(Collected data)
──────────

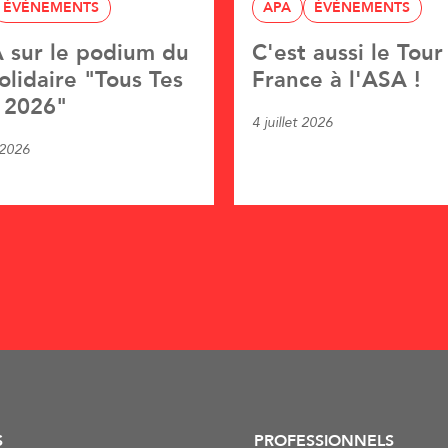
ÉVÉNEMENTS
APA
ÉVÉNEMENTS
 sur le podium du
C'est aussi le Tour
solidaire "Tous Tes
France à l'ASA !
 2026"
4 juillet 2026
 2026
S
PROFESSIONNELS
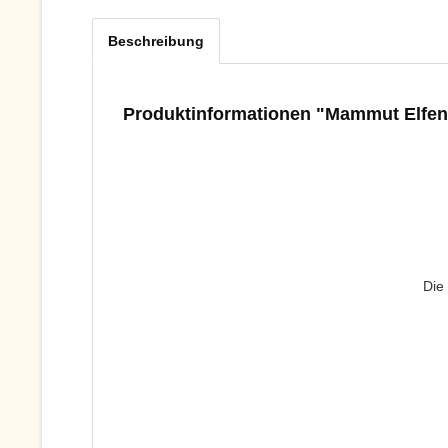
Beschreibung
Produktinformationen "Mammut Elfen
Die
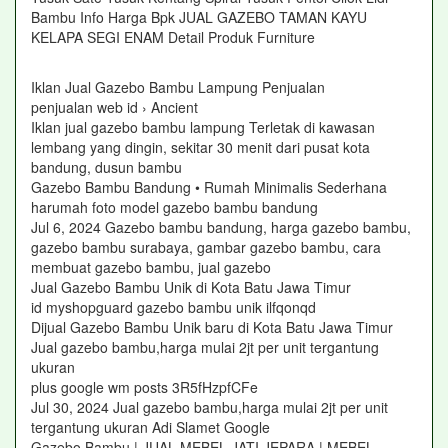
Bambu Info Harga Bpk JUAL GAZEBO TAMAN KAYU
KELAPA SEGI ENAM Detail Produk Furniture
Iklan Jual Gazebo Bambu Lampung Penjualan
penjualan web id › Ancient
Iklan jual gazebo bambu lampung Terletak di kawasan
lembang yang dingin, sekitar 30 menit dari pusat kota
bandung, dusun bambu
Gazebo Bambu Bandung • Rumah Minimalis Sederhana
harumah foto model gazebo bambu bandung
Jul 6, 2024 Gazebo bambu bandung, harga gazebo bambu,
gazebo bambu surabaya, gambar gazebo bambu, cara
membuat gazebo bambu, jual gazebo
Jual Gazebo Bambu Unik di Kota Batu Jawa Timur
id myshopguard gazebo bambu unik ilfqonqd
Dijual Gazebo Bambu Unik baru di Kota Batu Jawa Timur
Jual gazebo bambu,harga mulai 2jt per unit tergantung
ukuran
plus google wm posts 3R5fHzpfCFe
Jul 30, 2024 Jual gazebo bambu,harga mulai 2jt per unit
tergantung ukuran Adi Slamet Google
Gazebo Bambu | JUAL MEBEL JATI JEPARA | MEBEL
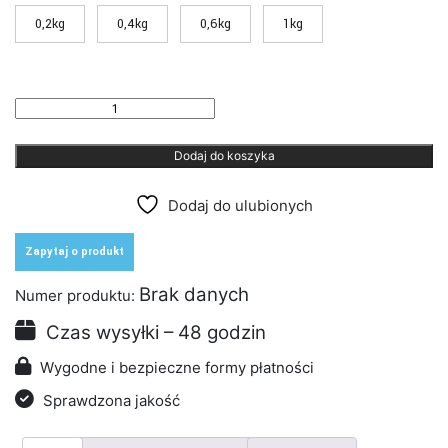
147,60 
0,2kg
0,4kg
0,6kg
1kg
ilość
Płatki
(chipsy)
Dodaj do koszyka
dekoracyjne
MIX
do
Dodaj do ulubionych
żywic
poliuretanowych
i
Zapytaj o produkt
epoksydowych
Brak danych
Numer produktu:
Czas wysyłki – 48 godzin
Wygodne i bezpieczne formy płatności
Sprawdzona jakość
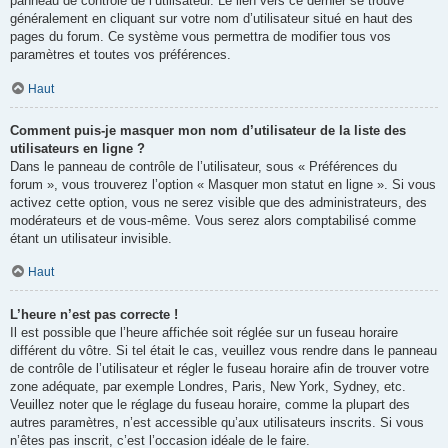
panneau de contrôle de l’utilisateur. Le lien vers ce dernier se trouve
généralement en cliquant sur votre nom d’utilisateur situé en haut des
pages du forum. Ce système vous permettra de modifier tous vos
paramètres et toutes vos préférences.
Haut
Comment puis-je masquer mon nom d’utilisateur de la liste des
utilisateurs en ligne ?
Dans le panneau de contrôle de l’utilisateur, sous « Préférences du
forum », vous trouverez l’option « Masquer mon statut en ligne ». Si vous
activez cette option, vous ne serez visible que des administrateurs, des
modérateurs et de vous-même. Vous serez alors comptabilisé comme
étant un utilisateur invisible.
Haut
L’heure n’est pas correcte !
Il est possible que l’heure affichée soit réglée sur un fuseau horaire
différent du vôtre. Si tel était le cas, veuillez vous rendre dans le panneau
de contrôle de l’utilisateur et régler le fuseau horaire afin de trouver votre
zone adéquate, par exemple Londres, Paris, New York, Sydney, etc.
Veuillez noter que le réglage du fuseau horaire, comme la plupart des
autres paramètres, n’est accessible qu’aux utilisateurs inscrits. Si vous
n’êtes pas inscrit, c’est l’occasion idéale de le faire.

──────────

◆ Instructions to follow: Copy the lines of the material exactly, starting with the line that contains "panneau de contrôle de l’utilisateur." and going on through the final line.

◆ Your solution:
panneau de contrôle de l’utilisateur. Le lien vers ce dernier se trouve
généralement en cliquant sur votre nom d’utilisateur situé en haut des
pages du forum. Ce système vous permettra de modifier tous vos
paramètres et toutes vos préférences.
Haut
Comment puis-je masquer mon nom d’utilisateur de la liste des
utilisateurs en ligne ?
Dans le panneau de contrôle de l’utilisateur, sous « Préférences du
forum », vous trouverez l’option « Masquer mon statut en ligne ». Si vous
activez cette option, vous ne serez visible que des administrateurs, des
modérateurs et de vous-même. Vous serez alors comptabilisé comme
étant un utilisateur invisible.
Haut
L’heure n’est pas correcte !
Il est possible que l’heure affichée soit réglée sur un fuseau horaire
différent du vôtre. Si tel était le cas, veuillez vous rendre dans le panneau
de contrôle de l’utilisateur et régler le fuseau horaire afin de trouver votre
zone adéquate, par exemple Londres, Paris, New York, Sydney, etc.
Veuillez noter que le réglage du fuseau horaire, comme la plupart des
autres paramètres, n’est accessible qu’aux utilisateurs inscrits. Si vous
n’êtes pas inscrit, c’est l’occasion idéale de le faire.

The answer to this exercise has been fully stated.